Life is good for Anna Wright. She's a successful media executive working for one of the UK's largest TV corporations. She's got a great boyfriend, some close friends and a lovely home. She adores her dog, Wispa, and she loves to run to help her de-stress.
But Anna's perfect life starts to crumble from the moment when, out jogging on the Heath one day, she meets a handsome stranger. She takes a route into unfamiliar territory, and then she has to face the consequences.
There's a dark, growing creepiness as the atmosphere becomes unsettled and, as Anna's professional life becomes increasingly pressured and poisonous, her obsession with the intriguing stranger intensifies.

Review
Rebound by Aga Lesiewicz captured my interest from the start with the tag line “I’m not a bad person, but maybe I did a bad thing...” it conjured up all kinds of things in my head and I couldn’t wait to get stuck into this book.

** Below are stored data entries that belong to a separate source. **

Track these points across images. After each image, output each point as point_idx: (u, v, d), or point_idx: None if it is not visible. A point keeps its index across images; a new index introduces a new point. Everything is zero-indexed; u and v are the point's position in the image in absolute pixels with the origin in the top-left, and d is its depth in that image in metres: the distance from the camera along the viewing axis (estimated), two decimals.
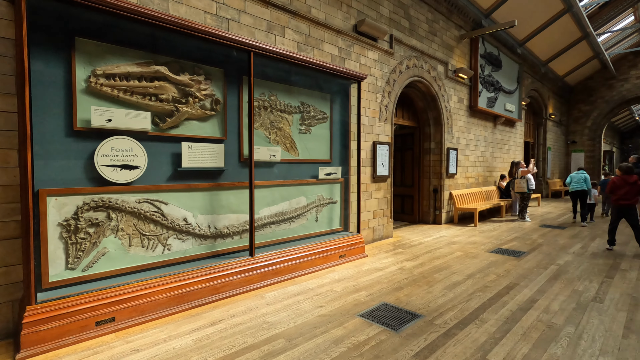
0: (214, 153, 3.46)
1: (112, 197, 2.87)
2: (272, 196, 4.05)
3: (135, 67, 2.94)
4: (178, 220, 3.26)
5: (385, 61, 5.76)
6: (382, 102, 5.74)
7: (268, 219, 4.01)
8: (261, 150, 3.88)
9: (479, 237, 6.19)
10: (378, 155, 5.64)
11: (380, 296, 3.32)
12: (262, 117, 3.93)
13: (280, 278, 3.71)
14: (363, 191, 5.43)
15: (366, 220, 5.51)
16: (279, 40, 4.18)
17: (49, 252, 2.60)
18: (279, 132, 4.11)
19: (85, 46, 2.72)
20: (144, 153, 3.01)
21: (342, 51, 4.98)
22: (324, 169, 4.59)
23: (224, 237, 3.62)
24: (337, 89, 4.80)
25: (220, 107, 3.53)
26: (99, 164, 2.78)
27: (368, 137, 5.51)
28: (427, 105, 7.25)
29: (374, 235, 5.68)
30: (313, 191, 4.52)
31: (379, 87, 5.65)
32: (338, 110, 4.84)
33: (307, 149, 4.42)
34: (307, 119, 4.40)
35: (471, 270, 4.17)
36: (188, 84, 3.24)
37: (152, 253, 3.12)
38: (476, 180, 8.76)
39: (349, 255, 4.54)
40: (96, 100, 2.78)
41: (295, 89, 4.26)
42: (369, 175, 5.56)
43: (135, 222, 3.00)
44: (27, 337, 2.28)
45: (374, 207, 5.65)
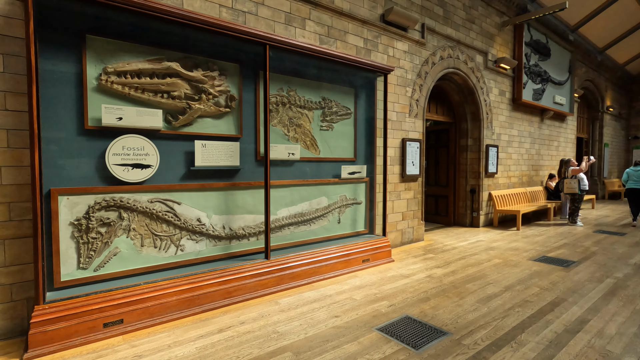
0: (229, 151, 3.34)
1: (124, 197, 2.83)
2: (291, 196, 3.88)
3: (147, 63, 2.88)
4: (191, 221, 3.18)
5: (416, 52, 5.38)
6: (413, 96, 5.37)
7: (287, 220, 3.84)
8: (279, 149, 3.71)
9: (522, 242, 5.63)
10: (408, 153, 5.28)
11: (404, 307, 3.03)
12: (280, 113, 3.76)
13: (297, 283, 3.52)
14: (391, 191, 5.11)
15: (394, 222, 5.18)
16: (299, 32, 3.98)
17: (61, 252, 2.59)
18: (299, 129, 3.92)
19: (96, 44, 2.68)
20: (155, 152, 2.94)
21: (368, 43, 4.69)
22: (347, 168, 4.34)
23: (239, 239, 3.49)
24: (362, 82, 4.53)
25: (235, 104, 3.41)
26: (110, 163, 2.74)
27: (397, 133, 5.17)
28: (463, 99, 6.73)
29: (403, 238, 5.34)
30: (335, 191, 4.29)
31: (408, 80, 5.29)
32: (363, 106, 4.56)
33: (328, 146, 4.20)
34: (329, 115, 4.17)
35: (510, 281, 3.74)
36: (201, 80, 3.14)
37: (165, 254, 3.05)
38: (519, 180, 8.06)
39: (374, 259, 4.26)
40: (107, 98, 2.75)
41: (316, 84, 4.05)
42: (398, 175, 5.23)
43: (148, 222, 2.95)
44: (35, 336, 2.27)
45: (402, 208, 5.31)
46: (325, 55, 3.71)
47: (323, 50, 3.68)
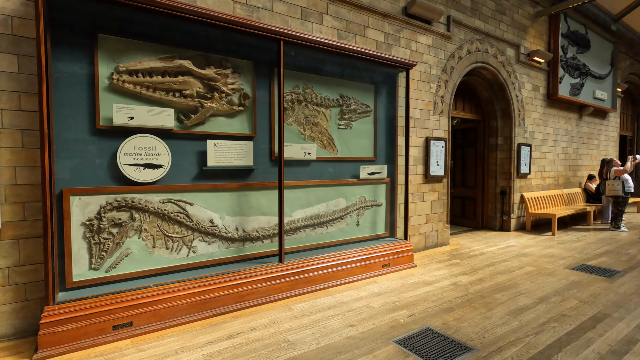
0: (243, 151, 3.25)
1: (136, 197, 2.79)
2: (307, 197, 3.74)
3: (159, 62, 2.83)
4: (204, 222, 3.11)
5: (441, 46, 5.10)
6: (437, 92, 5.10)
7: (302, 222, 3.70)
8: (294, 148, 3.58)
9: (557, 249, 5.21)
10: (432, 153, 5.02)
11: (425, 318, 2.82)
12: (296, 111, 3.64)
13: (312, 288, 3.38)
14: (413, 192, 4.86)
15: (417, 225, 4.93)
16: (316, 28, 3.84)
17: (73, 252, 2.58)
18: (315, 128, 3.78)
19: (108, 43, 2.66)
20: (167, 151, 2.89)
21: (389, 37, 4.48)
22: (367, 168, 4.16)
23: (253, 241, 3.40)
24: (382, 78, 4.32)
25: (249, 102, 3.31)
26: (122, 162, 2.71)
27: (420, 132, 4.92)
28: (493, 95, 6.35)
29: (426, 242, 5.08)
30: (354, 192, 4.11)
31: (433, 75, 5.02)
32: (383, 103, 4.36)
33: (347, 146, 4.03)
34: (348, 113, 4.00)
35: (545, 291, 3.42)
36: (213, 78, 3.06)
37: (177, 255, 3.00)
38: (555, 181, 7.53)
39: (394, 264, 4.05)
40: (119, 97, 2.72)
41: (334, 81, 3.89)
42: (421, 175, 4.97)
43: (159, 222, 2.90)
44: (45, 337, 2.26)
45: (426, 210, 5.05)
46: (343, 50, 3.54)
47: (340, 45, 3.51)
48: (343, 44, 3.54)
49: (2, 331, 2.46)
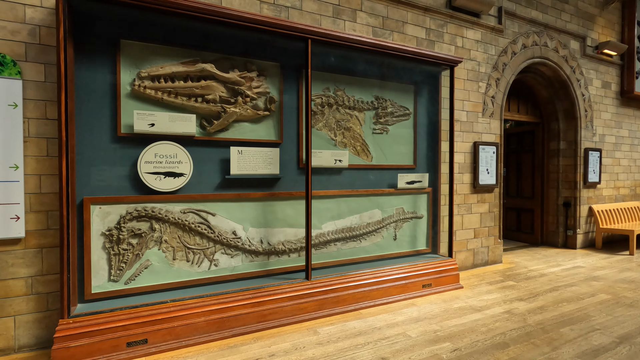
0: (268, 158, 3.05)
1: (156, 207, 2.69)
2: (337, 208, 3.45)
3: (181, 66, 2.73)
4: (226, 234, 2.94)
5: (492, 41, 4.59)
6: (487, 92, 4.57)
7: (332, 235, 3.41)
8: (324, 155, 3.32)
9: (638, 272, 4.39)
10: (481, 159, 4.49)
11: (472, 354, 2.38)
12: (326, 115, 3.38)
13: (342, 308, 3.06)
14: (459, 204, 4.37)
15: (463, 240, 4.42)
16: (349, 26, 3.57)
17: (92, 263, 2.52)
18: (347, 133, 3.49)
19: (130, 48, 2.60)
20: (189, 159, 2.77)
21: (430, 33, 4.09)
22: (405, 177, 3.77)
23: (279, 255, 3.16)
24: (423, 78, 3.93)
25: (275, 106, 3.11)
26: (142, 171, 2.62)
27: (467, 136, 4.43)
28: (553, 93, 5.63)
29: (475, 259, 4.53)
30: (390, 203, 3.74)
31: (482, 74, 4.52)
32: (424, 105, 3.96)
33: (382, 152, 3.69)
34: (383, 117, 3.67)
35: (626, 328, 2.80)
36: (237, 81, 2.90)
37: (198, 268, 2.85)
38: (632, 191, 6.51)
39: (437, 284, 3.60)
40: (140, 103, 2.64)
41: (368, 81, 3.59)
42: (469, 184, 4.46)
43: (180, 234, 2.77)
44: (58, 352, 2.18)
45: (475, 223, 4.51)
46: (378, 47, 3.23)
47: (375, 42, 3.21)
48: (378, 40, 3.23)
49: (25, 341, 2.44)
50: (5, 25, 2.36)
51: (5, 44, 2.36)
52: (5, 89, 2.34)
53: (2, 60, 2.33)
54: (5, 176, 2.35)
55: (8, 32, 2.37)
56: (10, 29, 2.37)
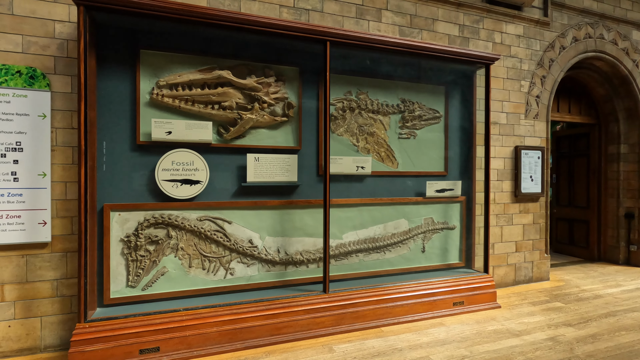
0: (286, 165, 2.96)
1: (173, 214, 2.70)
2: (360, 217, 3.28)
3: (198, 74, 2.73)
4: (242, 242, 2.89)
5: (536, 35, 4.18)
6: (531, 91, 4.16)
7: (354, 246, 3.24)
8: (345, 162, 3.17)
9: None
10: (523, 165, 4.08)
11: None
12: (348, 120, 3.23)
13: (361, 325, 2.88)
14: (498, 214, 3.99)
15: (503, 254, 4.03)
16: (374, 26, 3.41)
17: (111, 268, 2.58)
18: (371, 139, 3.31)
19: (149, 58, 2.65)
20: (205, 167, 2.76)
21: (464, 29, 3.80)
22: (435, 184, 3.51)
23: (297, 265, 3.06)
24: (455, 78, 3.66)
25: (294, 112, 3.03)
26: (160, 178, 2.65)
27: (507, 140, 4.05)
28: (612, 91, 5.02)
29: (517, 275, 4.11)
30: (418, 212, 3.50)
31: (524, 71, 4.12)
32: (457, 107, 3.68)
33: (409, 158, 3.46)
34: (411, 121, 3.45)
35: None
36: (254, 87, 2.86)
37: (214, 277, 2.82)
38: None
39: (470, 303, 3.29)
40: (158, 112, 2.68)
41: (393, 84, 3.39)
42: (509, 193, 4.07)
43: (196, 241, 2.77)
44: (74, 356, 2.23)
45: (516, 236, 4.10)
46: (403, 47, 3.04)
47: (399, 41, 3.02)
48: (403, 39, 3.04)
49: (50, 342, 2.54)
50: (37, 41, 2.50)
51: (36, 59, 2.50)
52: (36, 101, 2.47)
53: (33, 74, 2.47)
54: (34, 183, 2.47)
55: (39, 47, 2.50)
56: (41, 44, 2.51)
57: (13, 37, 2.45)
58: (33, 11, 2.49)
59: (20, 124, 2.44)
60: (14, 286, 2.47)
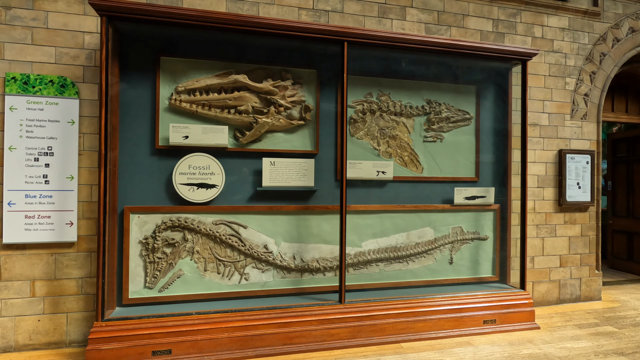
0: (302, 170, 2.89)
1: (189, 217, 2.73)
2: (381, 225, 3.12)
3: (215, 79, 2.76)
4: (257, 247, 2.85)
5: (583, 27, 3.78)
6: (578, 89, 3.76)
7: (374, 255, 3.09)
8: (365, 166, 3.04)
9: None
10: (569, 171, 3.69)
11: None
12: (368, 123, 3.10)
13: (379, 339, 2.72)
14: (538, 224, 3.63)
15: (544, 268, 3.65)
16: (397, 24, 3.26)
17: (130, 269, 2.65)
18: (393, 142, 3.15)
19: (169, 64, 2.72)
20: (221, 171, 2.76)
21: (499, 24, 3.53)
22: (464, 191, 3.26)
23: (313, 272, 2.96)
24: (487, 76, 3.39)
25: (311, 115, 2.96)
26: (177, 182, 2.69)
27: (549, 143, 3.69)
28: None
29: (561, 293, 3.70)
30: (445, 221, 3.27)
31: (569, 67, 3.74)
32: (489, 107, 3.41)
33: (435, 163, 3.25)
34: (437, 123, 3.24)
35: None
36: (270, 91, 2.83)
37: (228, 281, 2.81)
38: None
39: (503, 321, 3.00)
40: (177, 117, 2.73)
41: (418, 84, 3.21)
42: (552, 201, 3.69)
43: (211, 245, 2.77)
44: (91, 353, 2.30)
45: (560, 249, 3.70)
46: (426, 45, 2.86)
47: (422, 39, 2.85)
48: (427, 37, 2.87)
49: (74, 337, 2.66)
50: (67, 52, 2.65)
51: (67, 68, 2.65)
52: (66, 108, 2.62)
53: (64, 83, 2.62)
54: (62, 186, 2.61)
55: (70, 57, 2.66)
56: (72, 54, 2.66)
57: (47, 49, 2.62)
58: (65, 24, 2.65)
59: (51, 129, 2.60)
60: (44, 282, 2.62)
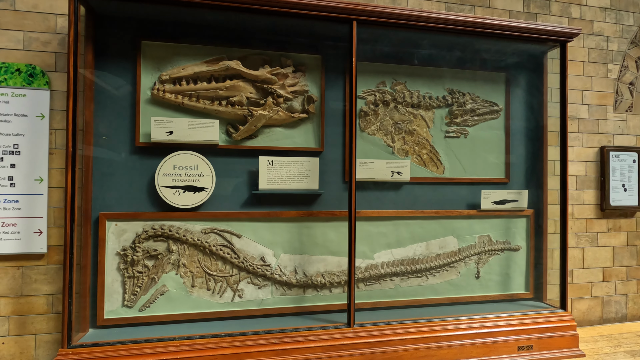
0: (305, 170, 2.51)
1: (174, 225, 2.37)
2: (396, 234, 2.71)
3: (204, 66, 2.40)
4: (253, 260, 2.47)
5: (628, 6, 3.30)
6: (622, 77, 3.29)
7: (388, 268, 2.68)
8: (377, 166, 2.64)
9: None
10: (612, 171, 3.21)
11: None
12: (381, 116, 2.70)
13: None
14: (577, 232, 3.16)
15: (585, 283, 3.17)
16: (414, 3, 2.86)
17: (106, 285, 2.30)
18: (409, 138, 2.74)
19: (151, 50, 2.37)
20: (211, 171, 2.40)
21: (530, 4, 3.09)
22: (492, 194, 2.82)
23: (317, 288, 2.57)
24: (519, 62, 2.96)
25: (315, 107, 2.58)
26: (160, 184, 2.33)
27: (589, 139, 3.22)
28: None
29: (605, 312, 3.22)
30: (471, 229, 2.83)
31: (612, 52, 3.26)
32: (521, 98, 2.97)
33: (459, 161, 2.82)
34: (460, 116, 2.82)
35: None
36: (267, 79, 2.46)
37: (219, 299, 2.43)
38: None
39: (541, 347, 2.55)
40: (161, 109, 2.38)
41: (438, 71, 2.80)
42: (592, 206, 3.22)
43: (200, 257, 2.41)
44: None
45: (603, 260, 3.22)
46: (448, 24, 2.45)
47: (443, 17, 2.44)
48: (450, 14, 2.45)
49: None
50: (38, 37, 2.33)
51: (37, 56, 2.33)
52: (34, 100, 2.29)
53: (32, 72, 2.30)
54: (30, 189, 2.28)
55: (40, 43, 2.34)
56: (42, 40, 2.34)
57: (14, 34, 2.31)
58: (35, 5, 2.33)
59: (18, 125, 2.28)
60: (9, 300, 2.29)
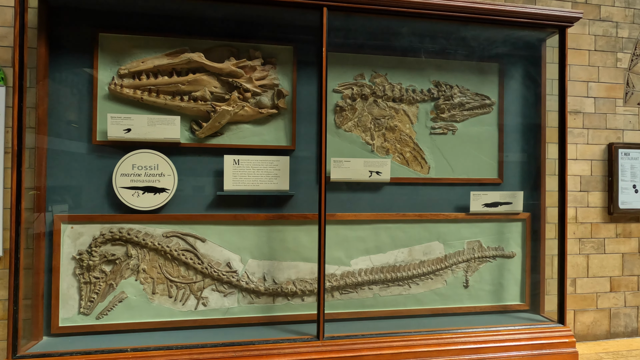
0: (274, 170, 2.34)
1: (133, 228, 2.24)
2: (375, 238, 2.50)
3: (165, 58, 2.25)
4: (218, 265, 2.32)
5: None
6: (633, 67, 2.98)
7: (366, 276, 2.47)
8: (353, 165, 2.44)
9: None
10: (622, 170, 2.91)
11: None
12: (359, 112, 2.50)
13: None
14: (582, 237, 2.88)
15: (590, 293, 2.89)
16: None
17: (61, 291, 2.18)
18: (390, 135, 2.53)
19: (110, 43, 2.24)
20: (172, 171, 2.26)
21: None
22: (483, 196, 2.59)
23: (288, 297, 2.40)
24: (514, 50, 2.70)
25: (286, 102, 2.40)
26: (118, 185, 2.20)
27: (595, 135, 2.93)
28: None
29: (612, 326, 2.92)
30: (459, 234, 2.60)
31: (621, 39, 2.96)
32: (516, 91, 2.71)
33: (446, 160, 2.60)
34: (448, 110, 2.59)
35: None
36: (233, 72, 2.29)
37: (182, 307, 2.29)
38: None
39: None
40: (119, 105, 2.25)
41: (422, 62, 2.58)
42: (599, 208, 2.93)
43: (161, 262, 2.27)
44: None
45: (611, 269, 2.93)
46: (430, 9, 2.23)
47: (426, 2, 2.22)
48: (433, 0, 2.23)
49: None
50: None
51: None
52: None
53: None
54: None
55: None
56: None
57: None
58: None
59: None
60: None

It begins when Anna dumps boyfriend of three years James because he just felt “too safe” for her. Then Anna meets a mysterious and handsome stranger whom she names “Dior Man” while out jogging with her dog Wispa on Hampstead Heath. Anna engages in some elicit behaviour with the “Dior Man” without knowing anything about him. After this, mysterious things begin to happen to Anna, such as things moving and acts of vandalism randomly occurring, more seriously women have been raped on the heath. Are all these events connected and how does Anna fit into everything?
Although Anna wasn’t a bad person I didn’t like her. I felt she was far too selfish and by indulging in her risky behaviour and keeping secrets a lot of things happened that could have been prevented. I also felt she didn’t really care about her friends feelings at all just calling them up to make herself feel better but not really interested in their own lives. The only thing she really seemed to care about was her dog Wispa, who was just lovely and I can imagine had those big brown dog eyes that make you just melt.
I loved all the clues that Aga has left for the reader throughout the novel, at one point I think I had five possible suspects and I loved this as it made the story so engrossing. With so many tangents created throughout the novel I was expecting a brilliant ending and I’m a little disappointed the way things were left as I still have many questions about why things happened and  how it all connected., maybe I just didn’t fit all the clues together.
Rebound is a good psychological thriller which I enjoyed reading and would definitely read more by this author. Overall I would give Rebound by Aga Lesiewicz 4 out of 5.
Thank you to the publisher and Netgalley for my review copy.